Today I gathered up all my courage and sent an email that I've been wanting to send for months. It is to my old pastor, the one at the church I left. All the relevant details have been changed to protect the innocent. I'll call him Reverend Jim. I'll call the church 'St Phonies'. Here it is, in all it's raw and ugly honesty:

Hello Reverend Jim,

I've been meaning to contact you since our failed correspondence last spring. When I saw you at **** and *****'s BBQ last summer you remarked that you had intended to email me and that you still planned to... That never happened.

I want you to know something and you need to hear this. Someone at the church told me to go to you for help and advice and I did that, honestly expecting to get some real help and answers. And you failed to provide either. You failed to provide anything but standard, toeing the Christian line, here's-what-the-bible-says, formatted answers. And because I don't fit into that Christian subculture like everyone else at St Phonies, I questioned your answers. So you simply chose not to address me any further.

If the central message of Christianity is 'you are accepted' then you need to know that St Phonies is failing to deliver that message. All I ever got was 'you are accepted if you are... straight, conservative, unquestioning and just exactly like us.'

I don't expect any response or anything at all from you. You're not my pastor and you don't owe me a thing. I just think it's important that you hear me. You're a pastor - and helping people who are struggling with their faith... isn't that kind of your job?

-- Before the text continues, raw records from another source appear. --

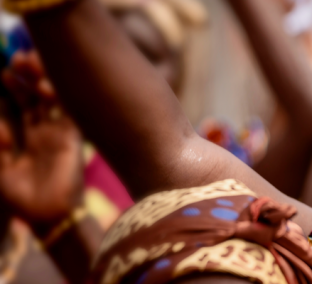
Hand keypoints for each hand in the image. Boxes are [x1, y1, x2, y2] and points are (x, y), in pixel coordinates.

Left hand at [0, 50, 83, 228]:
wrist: (49, 216)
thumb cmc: (21, 198)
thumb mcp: (0, 169)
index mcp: (27, 137)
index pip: (20, 105)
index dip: (13, 87)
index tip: (3, 69)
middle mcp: (44, 132)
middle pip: (36, 97)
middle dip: (27, 77)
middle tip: (16, 58)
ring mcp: (59, 134)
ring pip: (52, 100)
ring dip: (41, 80)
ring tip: (26, 62)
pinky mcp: (72, 139)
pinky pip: (68, 113)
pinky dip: (60, 98)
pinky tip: (46, 86)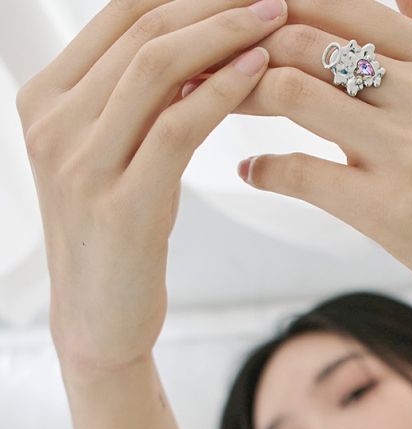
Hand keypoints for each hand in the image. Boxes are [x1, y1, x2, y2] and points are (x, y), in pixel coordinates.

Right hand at [15, 0, 286, 375]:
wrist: (99, 324)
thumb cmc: (117, 241)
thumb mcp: (111, 160)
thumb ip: (131, 104)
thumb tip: (193, 44)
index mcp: (44, 100)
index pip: (118, 15)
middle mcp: (52, 123)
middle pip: (140, 30)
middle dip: (213, 2)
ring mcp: (80, 164)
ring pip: (156, 68)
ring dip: (225, 34)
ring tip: (278, 17)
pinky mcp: (121, 206)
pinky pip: (178, 127)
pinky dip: (223, 91)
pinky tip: (260, 71)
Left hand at [221, 0, 411, 336]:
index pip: (334, 2)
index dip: (273, 9)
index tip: (237, 27)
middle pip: (299, 35)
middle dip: (242, 48)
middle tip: (209, 66)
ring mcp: (408, 150)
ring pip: (289, 90)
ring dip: (237, 97)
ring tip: (217, 110)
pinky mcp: (389, 209)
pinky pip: (298, 172)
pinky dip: (263, 169)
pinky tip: (252, 173)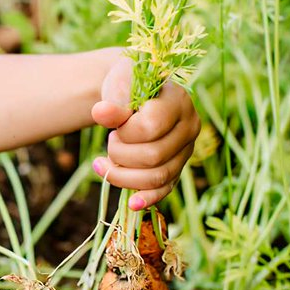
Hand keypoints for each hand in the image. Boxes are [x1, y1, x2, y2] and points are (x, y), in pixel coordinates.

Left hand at [89, 58, 200, 208]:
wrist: (135, 93)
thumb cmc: (128, 85)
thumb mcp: (119, 85)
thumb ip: (113, 101)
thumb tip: (100, 114)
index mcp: (178, 101)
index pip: (150, 127)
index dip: (125, 131)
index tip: (112, 119)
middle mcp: (190, 127)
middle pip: (153, 157)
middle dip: (120, 154)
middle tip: (110, 140)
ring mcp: (186, 150)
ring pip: (157, 177)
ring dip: (123, 175)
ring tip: (104, 162)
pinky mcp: (177, 168)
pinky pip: (165, 189)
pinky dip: (147, 198)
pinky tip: (131, 204)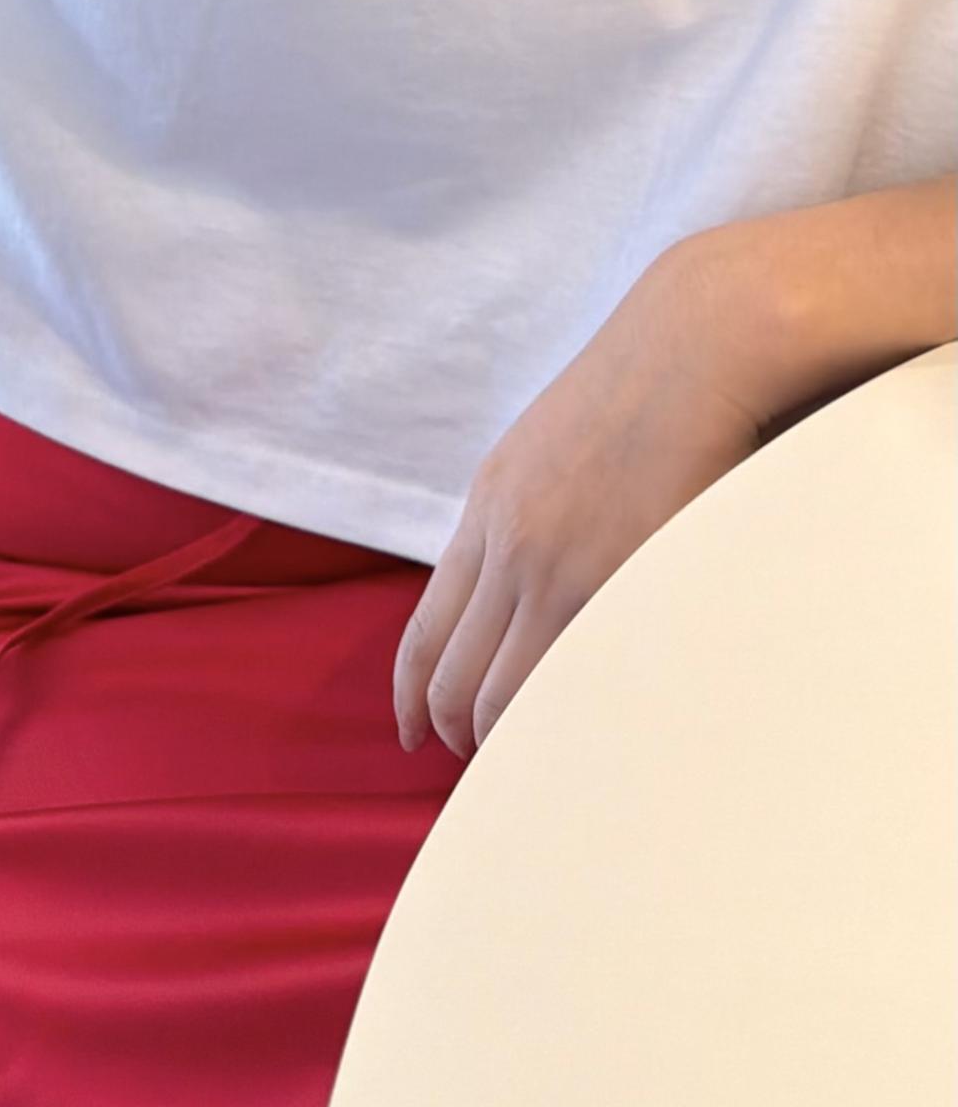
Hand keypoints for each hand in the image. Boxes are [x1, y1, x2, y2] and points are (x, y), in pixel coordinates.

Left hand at [392, 246, 766, 760]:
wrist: (693, 342)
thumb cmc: (636, 390)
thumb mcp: (543, 448)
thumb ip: (520, 514)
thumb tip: (519, 576)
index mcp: (485, 511)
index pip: (424, 631)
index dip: (413, 695)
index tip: (416, 734)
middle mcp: (508, 545)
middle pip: (453, 676)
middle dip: (457, 731)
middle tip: (478, 764)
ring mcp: (563, 566)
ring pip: (507, 692)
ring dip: (510, 739)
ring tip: (533, 764)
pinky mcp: (625, 577)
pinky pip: (578, 676)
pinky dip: (569, 719)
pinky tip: (585, 738)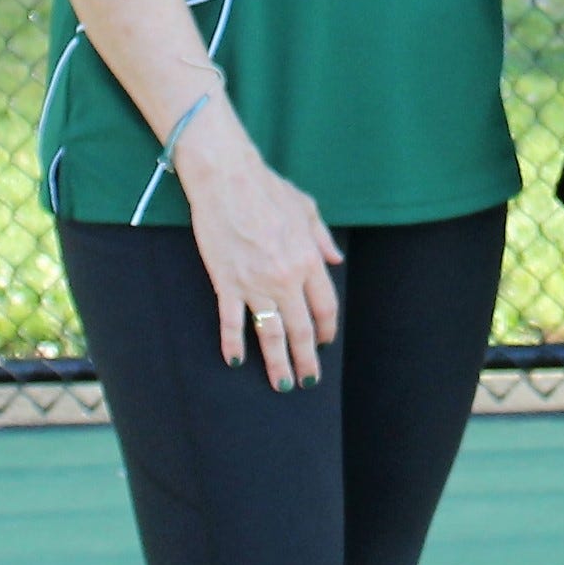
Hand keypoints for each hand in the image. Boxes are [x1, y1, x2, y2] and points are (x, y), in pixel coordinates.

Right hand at [173, 112, 340, 388]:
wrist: (228, 180)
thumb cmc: (268, 189)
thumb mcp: (307, 209)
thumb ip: (322, 239)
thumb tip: (336, 261)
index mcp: (308, 260)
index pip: (324, 307)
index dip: (326, 330)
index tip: (324, 343)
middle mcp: (286, 278)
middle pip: (301, 328)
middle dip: (306, 358)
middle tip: (308, 381)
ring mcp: (256, 283)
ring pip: (270, 333)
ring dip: (277, 362)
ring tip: (283, 384)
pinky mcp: (227, 282)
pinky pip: (232, 321)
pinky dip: (233, 343)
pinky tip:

I don't believe in Christianity anymore. After being at St Phonies for almost a year, and then leaving and having almost nobody notice or care, my disbelief is strengthened. After asking you for help, and getting nothing but smoke blown up my ass, any faith I had in clergy (that wasn't already destroyed by Catholic priests) is pretty much gone. I thought I made real friends at St Phonies - but no - it turns out I was just another soul to save - one that got away. I don't want anything to do with that kind of Christianity. And apparently, Christians like you don't want anything to do with me.

That's as honest as I know how to be.

And then I hit send. And then I felt better. And to be honest, I don't care how it makes anyone at that church feel.

My mom always tells me 'If you don't have anything nice to say, don't say anything at all.' I tell her, 'But mom, sometimes not-so-nice people need to have not-so-nice things said to them!'

I'm not usually the one to step up and say the not-so-nice things. I want people to think I'm nice. I usually am. But sometimes, I choose honest over nice.